• _Source data_
__________
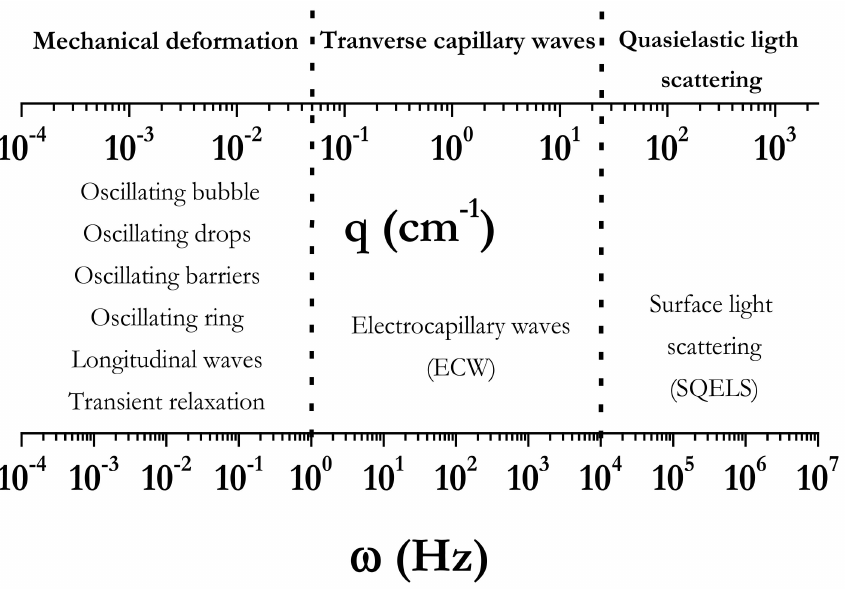
Figure 4. Summary of some of the most extended methodologies for evaluating the dilational response of fluid/fluid interface, together with the accessible frequency ranges for such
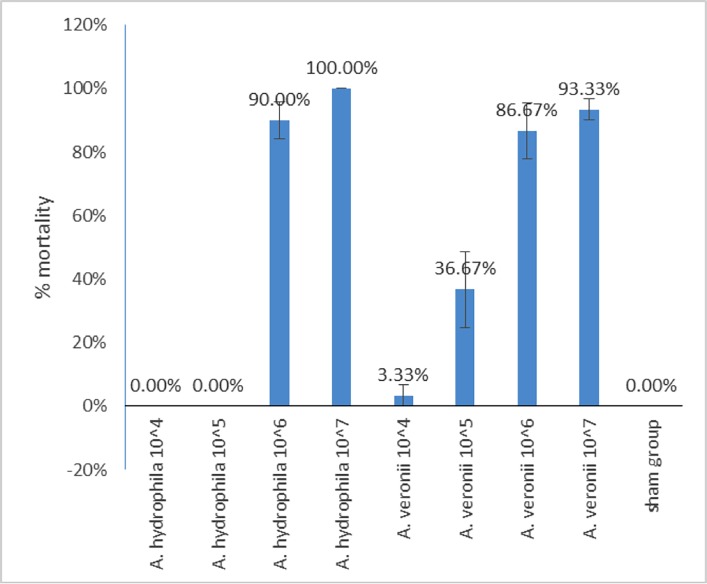
Percent mortalities in catfish challenged with A. hydrophila ML09-119 and A. veronii ML09-123.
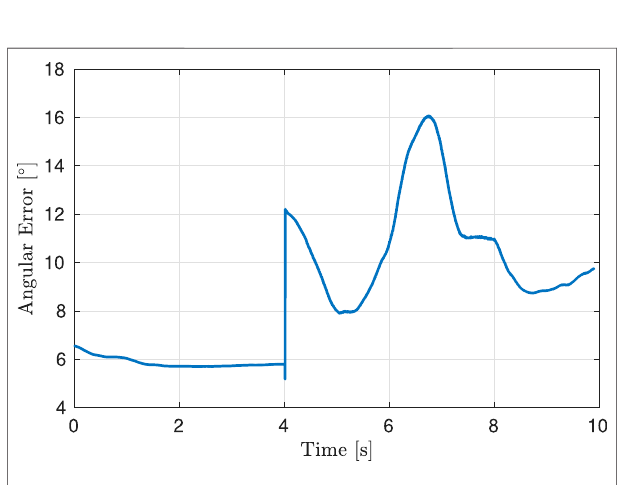
Frontiers in Robotics and AI |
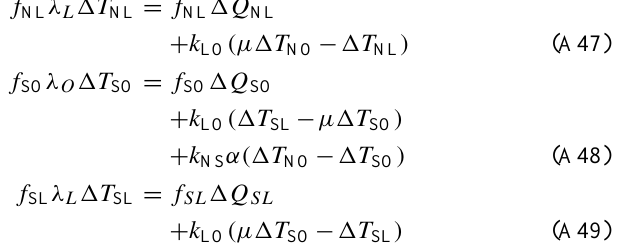
Fig. A1. The schematic structure of MAGICC’s upwelling- diffusion energy balance module with land and ocean boxes in each hemisphere. The processes for heat transport in the ocean are deep- water formation, upwelling, diffusion, and heat exchange between the hemispheres. Not shown is the entrainment and the vertically depth-dependent area of the ocean layers (see Fig. A2 and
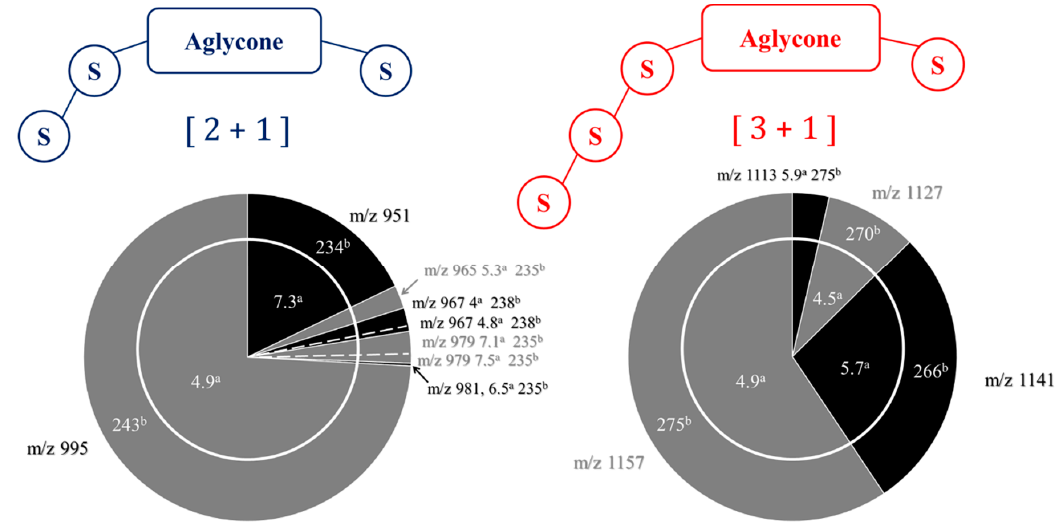
Figure 6. Molecular diversity of the three and four-sugar saponins from the quinoa extract. Integration of the MALDI-ToF, LC-MS(MS), and LC-IMS-MS data with ( a ) the retention times in LC (min) and ( b ) the collision cross sections in IMS (Å 2 ). Section areas are associated with LC-MS semi-quantitative analysis using Hederacoside C as the internal standard and correspond to molar proportions (% in the quinoa husk extract). The relative proportions are also given in Table 1.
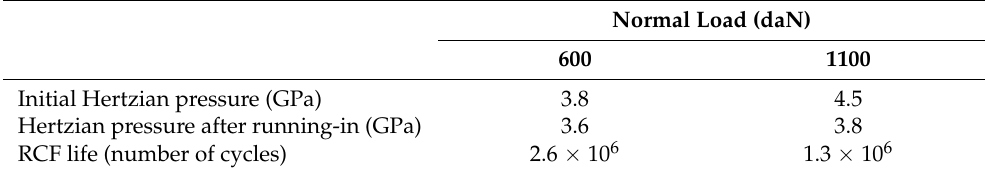
Table 2. Hertizian pressure variations after running-in and RCF life of rings finished by grinding.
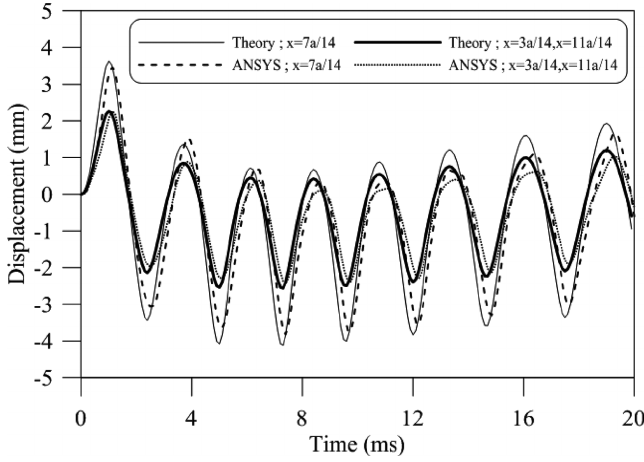
Fig. 4. The displacement-time histories of the simply-supported laminated fl at plates ( β = 0).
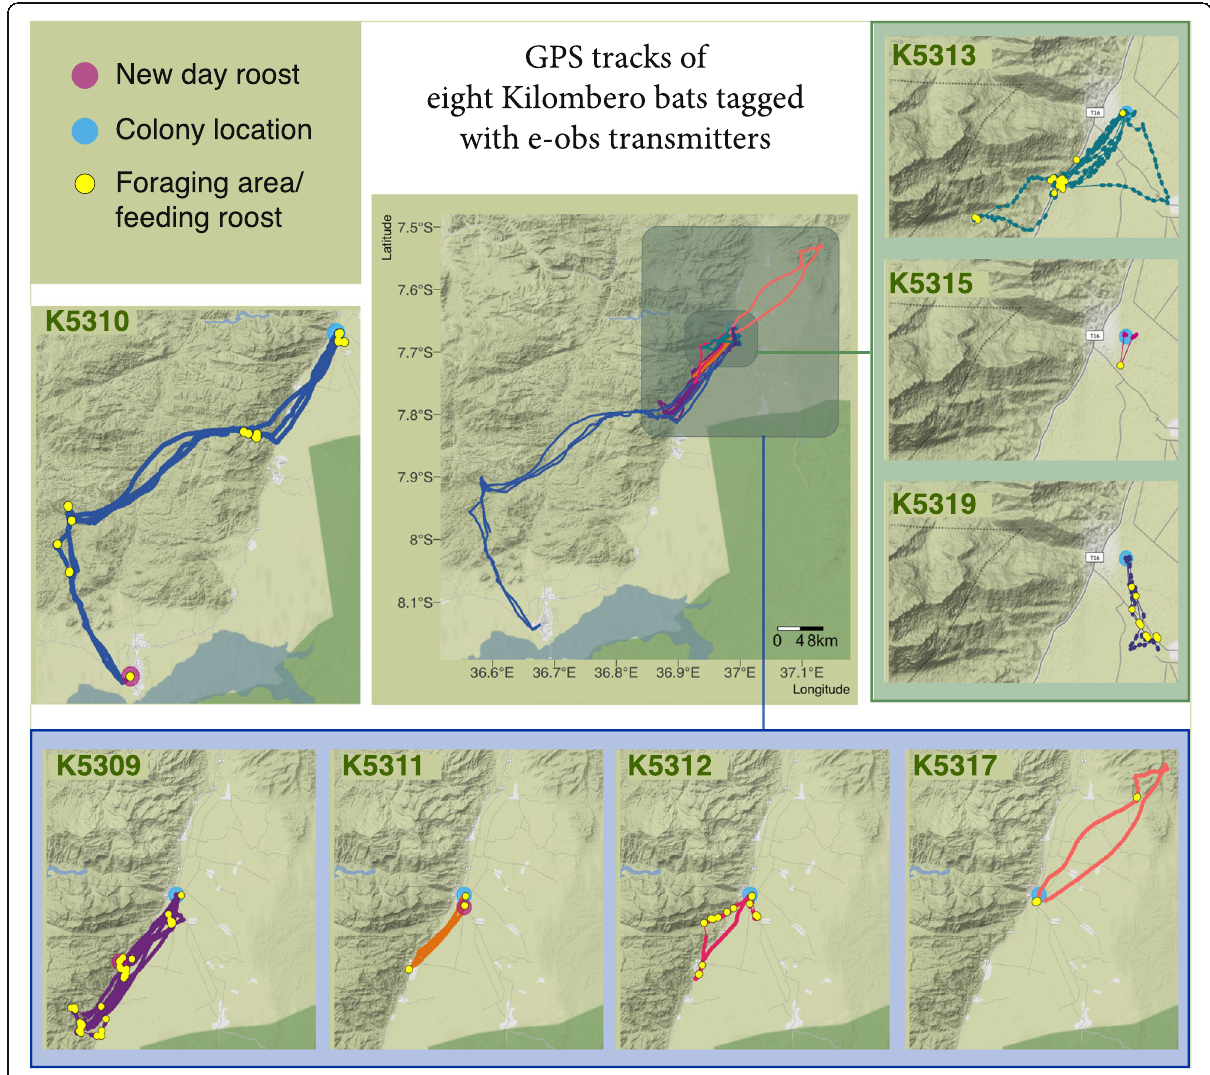
Fig. 2 Map of the tracking data obtained from eight out of ten e-obs tags attached on Eidolon helvum bats in the Kilombero District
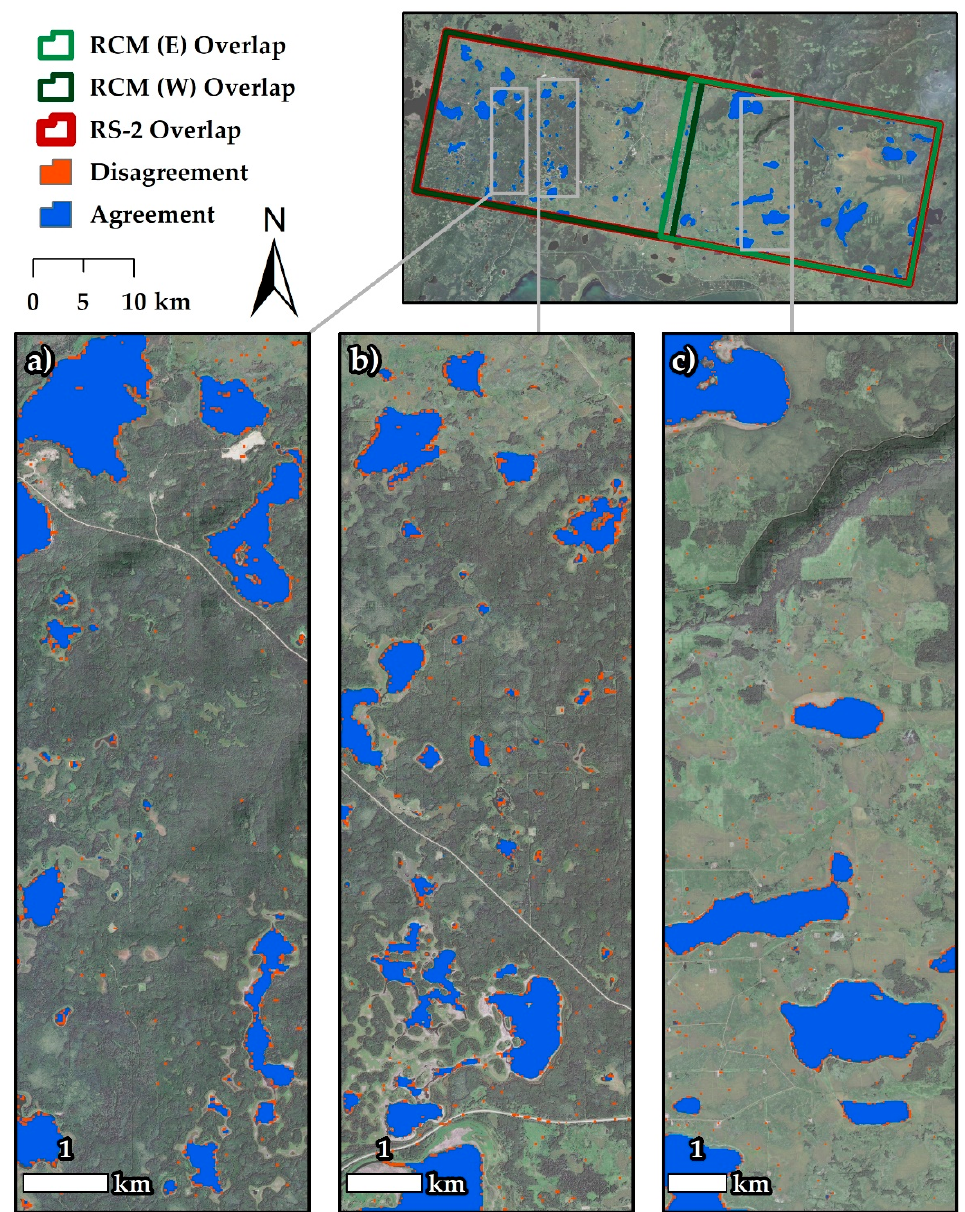
Figure 7. Comparison of water masks for ( a ) overlapping north and south Radarsat-2 (RS-2) scenes, ( b ) north–south (west) simulated Radarsat Constellation Mission (RCM) scenes, and ( c ) north–south (east) RCM scenes.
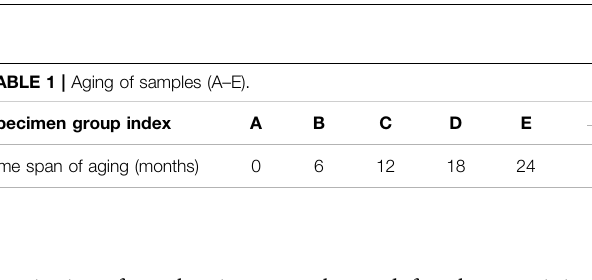
Frontiers in Materials |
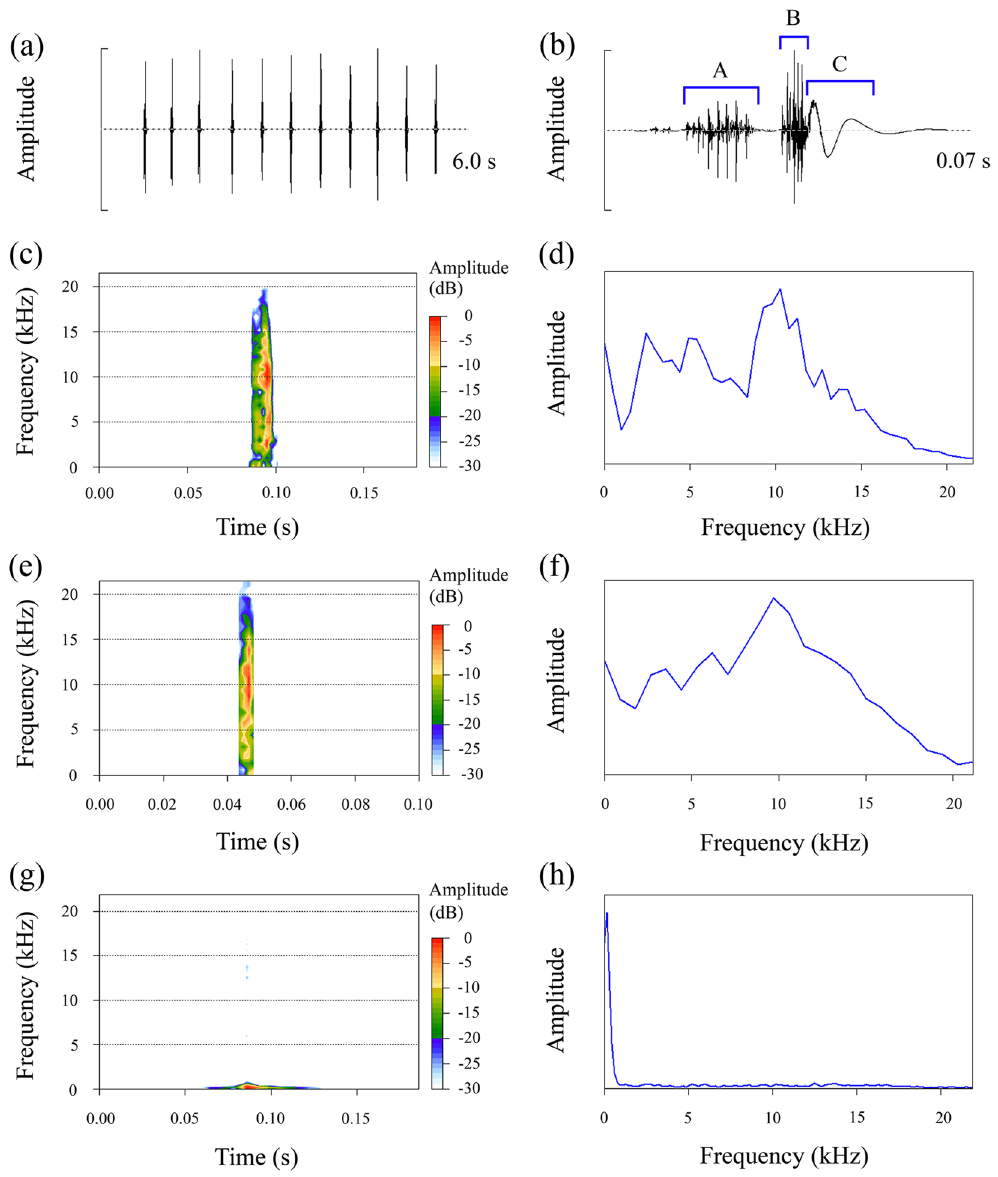
Figure 2. Analysis of sounds produced by female S . yangi . ( a ) Oscillogram of 11 sounds produced by a female. ( b ) Detailed oscillogram of a single sound. ( c , d ) Spectrogram (time vs frequency vs amplitude, colour amplitude scale given on the right) and mean spectrum (frequency vs amplitude) of the component A. ( e , f ) Spectrogram and mean spectrum of the component B. ( g , h ) Spectrogram and mean spectrum of the component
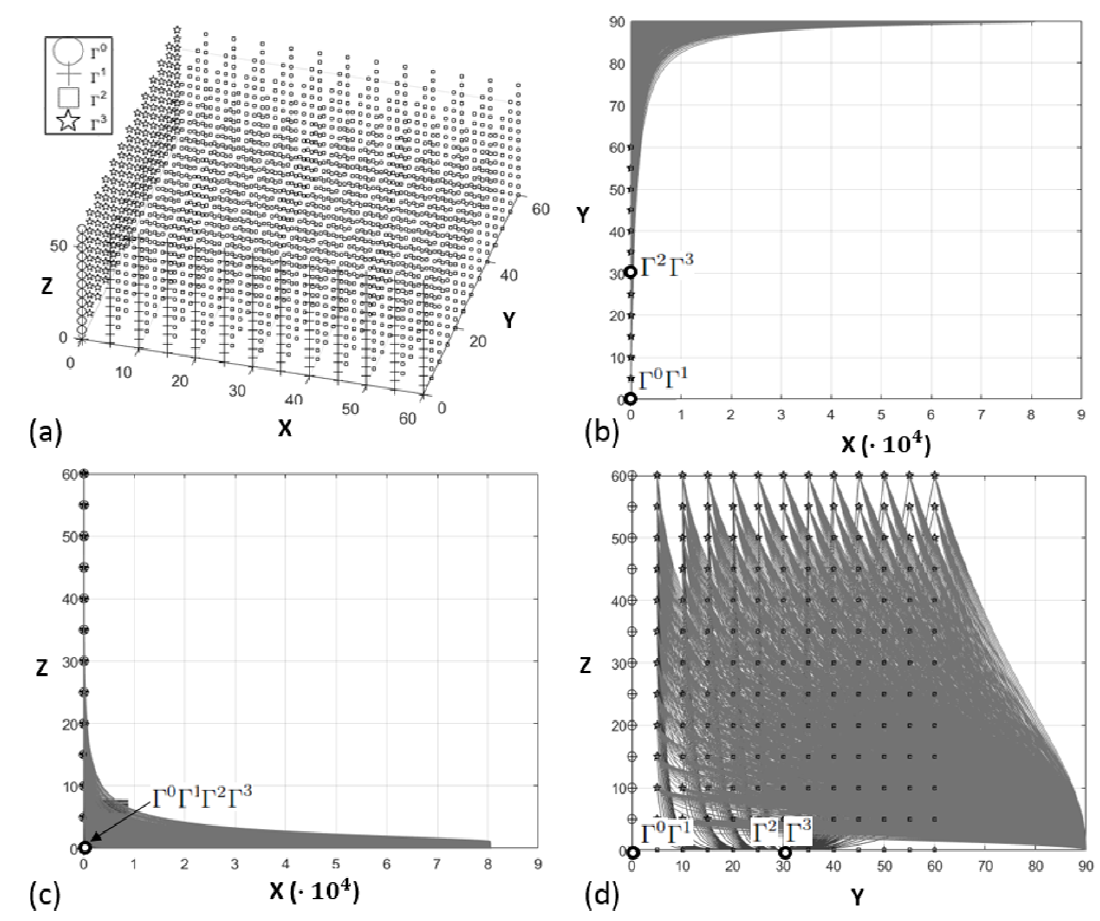
Figure 2. (a) Initial conditions x 0 , y 0 , z 0 , assuming h 0 = 0, used to compute the phase-portraits shown in figures a , b and c . Different symbols were used to identify the steady-state they lead to according to the legend (e.g. the initial conditions identified by the squares lead to Γ 2 steady-state). The plots b , c and d represent the phase-portraits of respectively x - y , z - x and z - x populations (note that the x -axis is not in scale with y and z axes). The parameters used are: r 1 = r 2 = 0.3, a = 5 · 10 − 6 , k = 5 · 10 − 4 , ν = 1, b = 0, p = 1, α 12 = α 21 = 0.6, d 2 = 0.01, (cid:101) 1 = (cid:101) 2 = 0.3; the discretization parameters are dt = 10 − 5 and q = 1.5. Each steady-state was labeled with a black-white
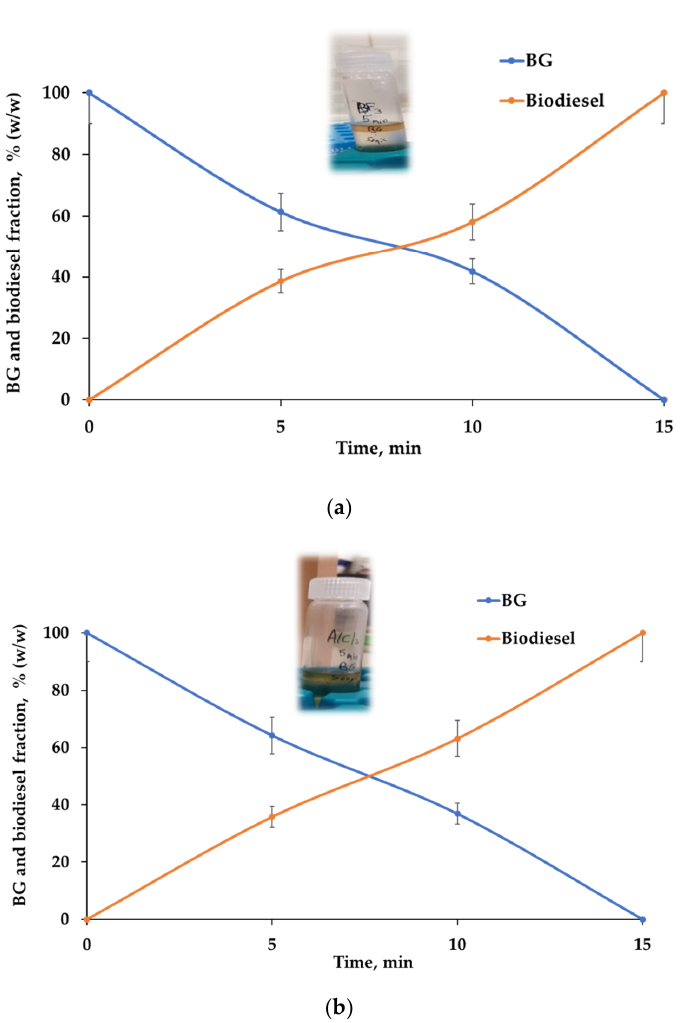
Figure 4. Efficiency of brown grease esterification by methanol catalyzed by ( a ) 5.33% BF 3 and ( b ) 43.9 mg/mL AlCl 3 under bath sonication at 37 kHz at the ambient temperature. BG—brown grease. In the insets—photo of samples after the reactions.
__________
• _Task goal_
Every entry should be repeated verbatim, with the pictures left out.

• _Output of the exercise_
Figure 4. Summary of some of the most extended methodologies for evaluating the dilational response of fluid/fluid interface, together with the accessible frequency ranges for such
Percent mortalities in catfish challenged with A. hydrophila ML09-119 and A. veronii ML09-123.
Frontiers in Robotics and AI |
Fig. A1. The schematic structure of MAGICC’s upwelling- diffusion energy balance module with land and ocean boxes in each hemisphere. The processes for heat transport in the ocean are deep- water formation, upwelling, diffusion, and heat exchange between the hemispheres. Not shown is the entrainment and the vertically depth-dependent area of the ocean layers (see Fig. A2 and
Figure 6. Molecular diversity of the three and four-sugar saponins from the quinoa extract. Integration of the MALDI-ToF, LC-MS(MS), and LC-IMS-MS data with ( a ) the retention times in LC (min) and ( b ) the collision cross sections in IMS (Å 2 ). Section areas are associated with LC-MS semi-quantitative analysis using Hederacoside C as the internal standard and correspond to molar proportions (% in the quinoa husk extract). The relative proportions are also given in Table 1.
Table 2. Hertizian pressure variations after running-in and RCF life of rings finished by grinding.
Fig. 4. The displacement-time histories of the simply-supported laminated fl at plates ( β = 0).
Fig. 2 Map of the tracking data obtained from eight out of ten e-obs tags attached on Eidolon helvum bats in the Kilombero District
Figure 7. Comparison of water masks for ( a ) overlapping north and south Radarsat-2 (RS-2) scenes, ( b ) north–south (west) simulated Radarsat Constellation Mission (RCM) scenes, and ( c ) north–south (east) RCM scenes.
Frontiers in Materials |
Figure 2. Analysis of sounds produced by female S . yangi . ( a ) Oscillogram of 11 sounds produced by a female. ( b ) Detailed oscillogram of a single sound. ( c , d ) Spectrogram (time vs frequency vs amplitude, colour amplitude scale given on the right) and mean spectrum (frequency vs amplitude) of the component A. ( e , f ) Spectrogram and mean spectrum of the component B. ( g , h ) Spectrogram and mean spectrum of the component
Figure 2. (a) Initial conditions x 0 , y 0 , z 0 , assuming h 0 = 0, used to compute the phase-portraits shown in figures a , b and c . Different symbols were used to identify the steady-state they lead to according to the legend (e.g. the initial conditions identified by the squares lead to Γ 2 steady-state). The plots b , c and d represent the phase-portraits of respectively x - y , z - x and z - x populations (note that the x -axis is not in scale with y and z axes). The parameters used are: r 1 = r 2 = 0.3, a = 5 · 10 − 6 , k = 5 · 10 − 4 , ν = 1, b = 0, p = 1, α 12 = α 21 = 0.6, d 2 = 0.01, (cid:101) 1 = (cid:101) 2 = 0.3; the discretization parameters are dt = 10 − 5 and q = 1.5. Each steady-state was labeled with a black-white
Figure 4. Efficiency of brown grease esterification by methanol catalyzed by ( a ) 5.33% BF 3 and ( b ) 43.9 mg/mL AlCl 3 under bath sonication at 37 kHz at the ambient temperature. BG—brown grease. In the insets—photo of samples after the reactions.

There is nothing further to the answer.